The desperation remains firmly below the surface, to the extent that Gortsby does not even directly refuse. He merely suggests that he might be more likely to help if the young man were able to produce the bar of soap. This restraint in the dialogue reflects the unemotional style of narration. Repetition is judiciously employed to emphasize coincidence, as when Gortsby reflects that the young man should have produced a cake of soap "wrapped and sealed with all the solicitude of the chemist's counter" and this phrase is repeated almost exactly when describing the cake of soap he finds.

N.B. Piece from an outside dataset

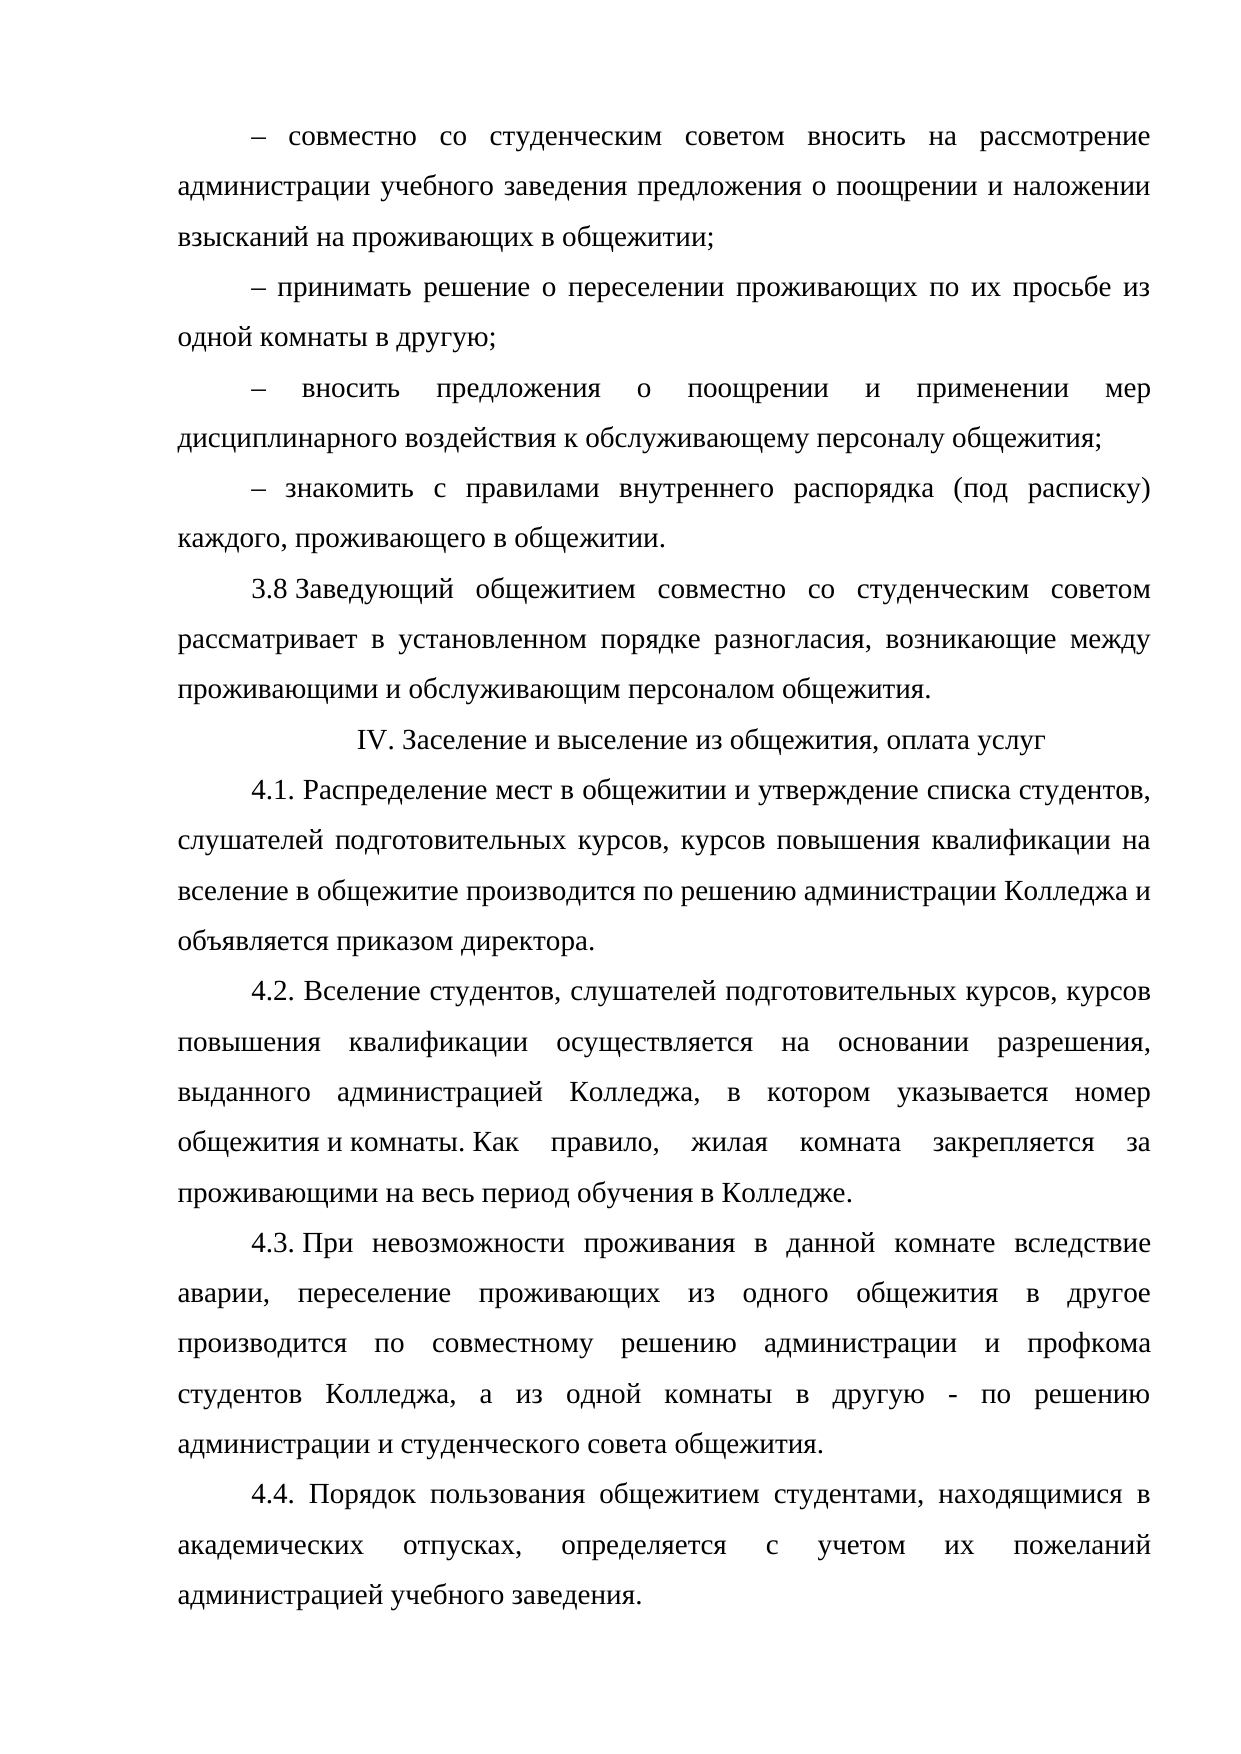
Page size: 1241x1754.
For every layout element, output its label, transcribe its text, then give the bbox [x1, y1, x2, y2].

The sequence of coincidences and apparent coincidences with a final twist is typical of Saki's technique, which in this particular story involves such a sudden and paradoxical inversion of the protagonist's thoughts that it seems even closer than usual to the works of O. Henry.
What type of language is used in Saki's story "Dusk"?
In his story "Dusk," author Saki employs light/dark imagery to create a certain mystery in his narrative; in addition, his skillful utilization of irony and satire enhances the startling effect of his story's ending.
For instance, the mysterious tone is established with the light/dark imagery in the exposition of the narrative as Saki writes of the "faint moonlight," "shadowed gloom," and the "gloaming hour" which disguises the "unconsidered figures" who move with "bowed shoulders." In this atmosphere of abject figures in the twilight, Saki's character of Norman Grotsby, who takes cynical pleasure in watching the others, seems somewhat superior since he has only failed in what Saki terms a more "subtle ambition." With this subtle word choice which suggests Grotsby's superiority, and his demonstration of mental acumen as he detects the flaw in the young man's tale of being lost after stepping out of his hotel for soap, the satiric irony of Gortsby's error in thinking that the soap discovered under the bench after the young man departs belongs to him is startling.
In order to further enhance the irony and satire, Saki's diction creates credibility on the part of the young man. For example, Saki writes that the young man possesses a "look of disarming frankness," and he makes "an eloquent pause." When Gortsby does not seem to believe him, the youth displays "a suggestion of resentment in his voice." Further, this diction disarms the unsuspecting reader as the youth
threw a good deal of warmth into the last remark, as though perhaps to indicate the hope that Gortsby did not fall short of the requisite decency.
Thus, the diction of the narrative about the young man who talks in the shadows of twight to the cynical Gortsby, who seems the superior man of the dialogue, enhances the satire of human nature as well as the startling irony of the last line of the story.